You requested a more personal description of my work. It is always difficult for me to condense all the elements, feelings and motivations into words. Eventually I feel overwhelmed by the complexity of it all, and frustrated by the limitations of not being able to express fully everything. So please accept this overview of the work - I look forward to talking with you in person in October.
One of the most important aspects of the work is that it is nonfictional. I only paint actual experiences, not fantasies. Within that I elaborate and alter things in the environment, but the activities and the rooms and objects in the interiors are "factual". So in this way I view the paintings as documentary, as a way for me to memorialize events and relationships. The male sex scenes began when a close friend of mine started to go to underground piss parties and became increasingly involved with S/M sex. I had always been fascinated by his anonymous encounters with men. I envied the nonverbal quality and the absolute sexual abandon of his experiences.
AIDS confused all this - and I began to wonder about this decision to pursue this despite the consequences. I understood his desire to "connect" through sex regardless of the cost. I viewed this paintings as religious, although I still can't explain this. As I continued to paint I slowly realized that I was identifying, uncomfortably so, with the masochist in the compositions.

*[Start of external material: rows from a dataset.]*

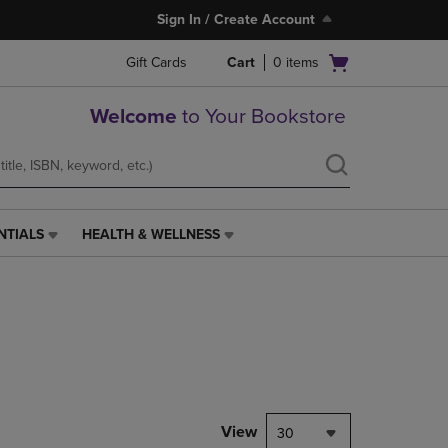
Sign In / Create Account
Open
Gift Cards
Cart
0
items
cart
menu
Welcome
to Your Bookstore
NTIALS
HEALTH & WELLNESS
HEALTH
&
WELLNESS
LINK.
PRESS
ENTER
TO
NAVIGATE
TO
PAGE,
View
30
OR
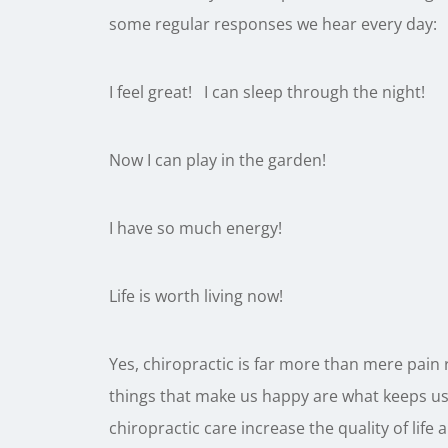
some regular responses we hear every day:
I feel great! I can sleep through the night!
Now I can play in the garden!
I have so much energy!
Life is worth living now!
Yes, chiropractic is far more than mere pain r
things that make us happy are what keeps us
chiropractic care increase the quality of life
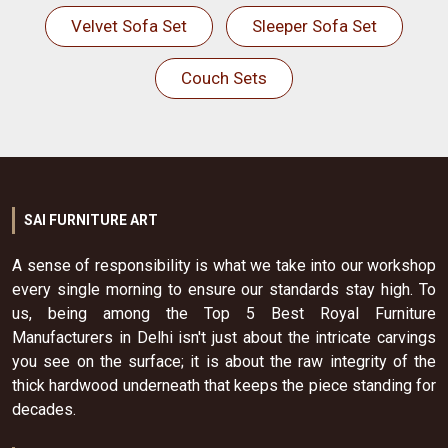
Velvet Sofa Set
Sleeper Sofa Set
Couch Sets
SAI FURNITURE ART
A sense of responsibility is what we take into our workshop
every single morning to ensure our standards stay high. To
us, being among the Top 5 Best Royal Furniture
Manufacturers in Delhi isn't just about the intricate carvings
you see on the surface; it is about the raw integrity of the
thick hardwood underneath that keeps the piece standing for
decades.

I swiched reluctantly to images of myself when I feel deeply in love with a woman and felt compelled to paint her after our relationship ended. These autobiographical paintings all involve dildoes. Right now, l'm working on a round painting in which l'm fucking myself with one dildo while sucking on a double-headed dildo. The feeling I want to express is of a huge emptiness and isolation. I haven't figured out why dildoes are the central "props" in those paintings. I think it has to do with this false tool - that the mind wants to make real. Using a fake device to try to communicate with a lover or comfort oneself - so in a way this communication or connection is ultimately doomed. The body fragments are selfportraits which I began when I first painted the scenes. In this way I felt it was like a conversation between the intimacy of the details and the voyeuristic, removed quality of the scenes. I feel that both bodies of work concern the same issues - the body fragments address mortality and vulnerability more directly. I chose parts of the body that seemed particularly fragile. The parts are either cut or in a state of exposure to describe the perils of love and simultaneously, the compulsion to love.
You asked about the quantity of the work - why there are so few.The process of painting is very time consuming because I apply the paint in thin layers of oil paint - mostly medium, not very much pigment at one time. I feel this gives the paint an enameled quality that I like.
The building of the substance of the paint has become increasingly important to me. Alse the interiors have become more heavily patterned and complex Most importantly, because the paintings are from real experiences life regulates the process. I need to feel really moved by something and also feel that the experience has a broader symbolic significance that will translate as an image.
In mid-September an interview in the magazine Arude will be coming out - which l'll send to you if you would like.
Thank you for sending the articles about your gallery, I enjoyed reading them.